Laverne and Shirley keep it dumbing

May 22, 1995|By David Zurawik | David Zurawik,Sun Television Critic

Do the following words make your heart beat just a little faster?

'One, two, three, four, five, six, seven, eight. Shlemiel, shlimazel, hasenpfefer, incorporated."

If they do, then ABC has something truly special for you with "The Laverne & Shirley Reunion," at 8 tonight on WMAR (Channel 2).

The above doggerel, of course, was chanted at the start of each episode of "Laverne & Shirley" by Laverne De Fazio (Penny Marshall) and Shirley Feeney (Cindy Williams). For those linguists in the audience, it translates literally as, "One, two, three, four, five, six, seven, eight. Foolish person, chronically unlucky person, rabbit stew, incorporated," according to Leo Rosten's "The Joys of Yiddish" and "Webster's New Collegiate Dictionary."

Who says watching sitcoms, like "Laverne & Shirley," pickles the brain? Personally, I think my life is just a little bit richer for having heard those words almost every week from 1976 to 1983.

Worse, though I hate to admit it, I must say that my life is a little bit richer for having watched this low-budget, clip-job special that ABC is selling at top dollar to advertisers tonight.

I smiled, I chuckled, I laughed out loud (It's true -- I have no shame) the first time the special showed a clip of Lenny and Squiggy walking through the apartment door and saying, "hello, girls," in those cartoon voices.

I thought, "Lenny Kosnowski (Michael McKean) and Squiggy Squiggman (David L. Lander) -- could there be two dumber characters?".
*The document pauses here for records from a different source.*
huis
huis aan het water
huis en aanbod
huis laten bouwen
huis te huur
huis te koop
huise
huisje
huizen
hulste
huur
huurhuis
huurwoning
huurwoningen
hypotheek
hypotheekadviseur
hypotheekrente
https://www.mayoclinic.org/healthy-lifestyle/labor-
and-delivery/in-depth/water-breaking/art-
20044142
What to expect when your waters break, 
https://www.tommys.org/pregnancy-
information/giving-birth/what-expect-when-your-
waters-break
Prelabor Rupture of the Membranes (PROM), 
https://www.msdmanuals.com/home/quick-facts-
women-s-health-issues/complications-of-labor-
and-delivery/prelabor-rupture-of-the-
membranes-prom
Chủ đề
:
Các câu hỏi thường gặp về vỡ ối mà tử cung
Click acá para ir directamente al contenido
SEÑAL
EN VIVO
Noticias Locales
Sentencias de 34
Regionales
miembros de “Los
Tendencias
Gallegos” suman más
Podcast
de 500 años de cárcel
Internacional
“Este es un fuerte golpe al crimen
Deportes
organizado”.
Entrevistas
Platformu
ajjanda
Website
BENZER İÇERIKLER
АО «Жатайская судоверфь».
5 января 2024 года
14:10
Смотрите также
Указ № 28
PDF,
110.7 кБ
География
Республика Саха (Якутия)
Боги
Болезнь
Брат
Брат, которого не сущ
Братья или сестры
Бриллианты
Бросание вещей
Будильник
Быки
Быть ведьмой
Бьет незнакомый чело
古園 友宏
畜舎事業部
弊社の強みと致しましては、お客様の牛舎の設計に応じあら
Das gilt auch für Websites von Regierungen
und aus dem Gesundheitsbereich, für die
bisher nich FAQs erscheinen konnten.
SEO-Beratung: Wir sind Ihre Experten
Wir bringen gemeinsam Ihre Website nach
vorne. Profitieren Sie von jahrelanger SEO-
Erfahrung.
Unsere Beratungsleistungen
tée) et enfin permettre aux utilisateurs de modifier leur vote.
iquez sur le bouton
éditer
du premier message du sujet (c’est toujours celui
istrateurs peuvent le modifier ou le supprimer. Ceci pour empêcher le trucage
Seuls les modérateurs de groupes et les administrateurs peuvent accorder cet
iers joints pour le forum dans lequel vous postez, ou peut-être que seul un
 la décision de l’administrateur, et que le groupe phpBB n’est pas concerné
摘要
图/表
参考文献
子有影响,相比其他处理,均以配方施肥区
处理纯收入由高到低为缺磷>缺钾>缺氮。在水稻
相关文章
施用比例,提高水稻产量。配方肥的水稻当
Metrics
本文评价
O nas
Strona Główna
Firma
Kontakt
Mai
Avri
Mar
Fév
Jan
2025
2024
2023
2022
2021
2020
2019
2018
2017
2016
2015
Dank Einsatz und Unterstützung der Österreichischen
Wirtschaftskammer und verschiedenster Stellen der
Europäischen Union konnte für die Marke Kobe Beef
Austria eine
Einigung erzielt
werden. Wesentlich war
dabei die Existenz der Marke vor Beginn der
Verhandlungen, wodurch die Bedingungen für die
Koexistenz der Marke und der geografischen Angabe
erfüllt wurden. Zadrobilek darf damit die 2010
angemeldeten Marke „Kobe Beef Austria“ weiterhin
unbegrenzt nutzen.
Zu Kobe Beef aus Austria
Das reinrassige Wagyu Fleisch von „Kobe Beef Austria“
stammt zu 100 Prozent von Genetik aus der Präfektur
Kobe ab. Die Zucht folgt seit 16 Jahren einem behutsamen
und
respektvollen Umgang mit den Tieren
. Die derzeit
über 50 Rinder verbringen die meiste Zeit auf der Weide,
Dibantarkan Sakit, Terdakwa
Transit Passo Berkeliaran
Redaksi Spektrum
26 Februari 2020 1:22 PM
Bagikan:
The answer is no. But, then, I thought of all the pundits and cultural critic who saw the feature film "Dumb and Dumber" recently and rushed into print with essays about the dumbing-down of America. Not one of them seemed to remember Lenny and Squiggy or the fact that during the 1977-1978 television season "Laverne & Shirley" was America's highest-rated sitcom, with an audience of about 30 million television homes every week.

Furthermore, the three nearest competitors in Nielsen ratings that year were "Happy Days," "Three's Company" and "Charlie's Angels," each with just under 30 million television households tuned in each week. Do you still think "Dumb and Dumber" is a new phenomenon and that "dumbing-down" is really anything but a media buzzword coined by cultural snobs who have no real understanding of the history of popular culture?

"Laverne & Shirley," with Lenny and Squiggy, was dumb and dumber squared. And, yet, I'm serious about feeling enriched by them.

I'm not ready to compare the sitcom to Moliere and 17th Century farce -- as did Fred Silverman, the chief programmer at ABC in the mid-1970s. But the physical comedy -- especially by Marshall -- approaches the work of Lucille Ball.

More important is that these two dreamers -- working as bottle-cappers as the mythical Shotz Brewery in Milwaukee -- are so blue-collar. At some of its best moments, the sitcom dealt humorously with social class tensions, which are seldom discussed in a medium that religiously celebrates the myth of America as a classless society.

I wound up embracing this special -- even the flat-out lies Williams and Marshall now tell about how much everybody loved each other. The truth is that they fought like cats and dogs.

Now, if I could just fathom the deeper meaning of the opening chant. Could it be a proverb -- something like, "It is a foolish and unlucky person who builds a business based on rabbit stew."?